Fixing Wordpress Code Formatting

As one of my tasks to make a Wordpress site (and now this basic blog) I had to learn a little about Wordpress (2.71), just enough to get it skinned and get writing. I very quickly came across what I can only assume must be an extremely common problem that expert users face when writing their posts / pages in this excellent platform, text formatting. At first I thought I was doing something wrong. When I swapped between the Visual and HTML views I seemed to lose any <p> tags (and likely countless others) and when I actually viewed the site's source I had gained <br /> tags... I did what most people do and hit Google for quick solutions, but I couldn't find anything acceptable.

The comments that I found were less than perfect. Some people advised not to swap between views, some recommended hacking at the core of the PHP code (I am capable of this, but I only wanted to blog!) and some advised of plugins to remove the WYSIWYG style editor (TinyMCE). None of these solutions really fitted with purpose, and it soon became apparent that I could trawl through fora for days without finding a fix. So I decided to investigate.

My first port of call was the database to see what was being saved vs. what was being output. The database code looked the same as that in the editor, so there was something messing with that code upon output. A few minutes in the Wordpress 'wp-includes' directory and I came across the 'default-filters.php' file and on lines 105 - 109 (for me) I could see various functions being called on 'the_content'. I did what every developer does when they quickly want to test something, I commented them out. Bang, output issue solved. A small amount of investigation (common sense / trail and error) revealed that it was the 'wpautop' function that was messing things up. Out it goes.

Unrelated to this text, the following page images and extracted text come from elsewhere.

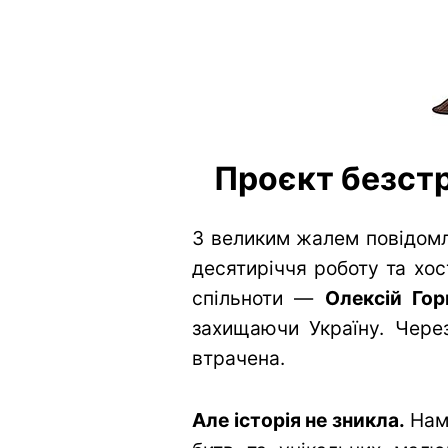
Проєкт безстр
З великим жалем повідомл
десятиріччя роботу та хос
спільноти —
Олексій Гор
захищаючи Україну. Через
втрачена.
Але історія не зникла.
Нам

For those of you that are none technical open up /wp-includes/default-filters.php and change line 108 (ish) to read //add_filter('the_content', 'wpautop'); and this will plague you no more.

With this completed so quickly I moved on to taming the WYSIWYG editor. I started by viewing the source of the edit page screen. Wow, there is a load of JS junk included in Wordpress - I had no idea it was so bloated. That aside I quickly found the line that said:

<script type="text/javascript" src="/wp-admin/js/editor.js?ver=20081129"></script>

I fired it up and was met with a simliar function to the PHP 'wpautop' from earlier (or in fact two forms of it). They are called 'pre_wpautop' and 'wpautop'. Again, These met with my wrath and their references were commented out. Immediately the code woes were removed, but in place I was given a new challenge - all formatting in the HTML view was lost, the 'pre_wpautop' was adding this in. So, I once again included the 'pre_wpautop' function, but this time removed it's content and started to create my own. I didn't really want to spend too much time on this, so just slapped some basic rules in place:

// Add two new lines after the closing tag for every block level element
var blocklist1 = 'blockquote|ul|ol|li|table|thead|tbody|tr|th|td|div|h[1-6]|p';
content = content.replace(new RegExp('\\s*</('+blocklist1+')>\\s*', 'mg'), '</$1>\n\n');
// Add one new line after the opening and closing tags for these elements
var blocklist2 = 'blockquote|ul|table|thead|tbody|tr|th|div|br';
content = content.replace(new RegExp('\\s*<(/?('+blocklist2+')[^>]*)>\\s*', 'mg'), '\n<$1>\n');
// Clean up masses of new lines - there is never a need for more than three
content = content.replace(new RegExp('\n\n{4,30}', 'mg'), '\n\n\n');

This doesn't provide perfectly indented HTML code or anything like that, but it does make it readable. You can add as many rules to these as you like (in fact post them to me and I'll improve this list).

Wordpress version 2.8/2.9 that I have now moved to has decided to pack the editor, which is fine, but I have tested this fix on that too - and it works.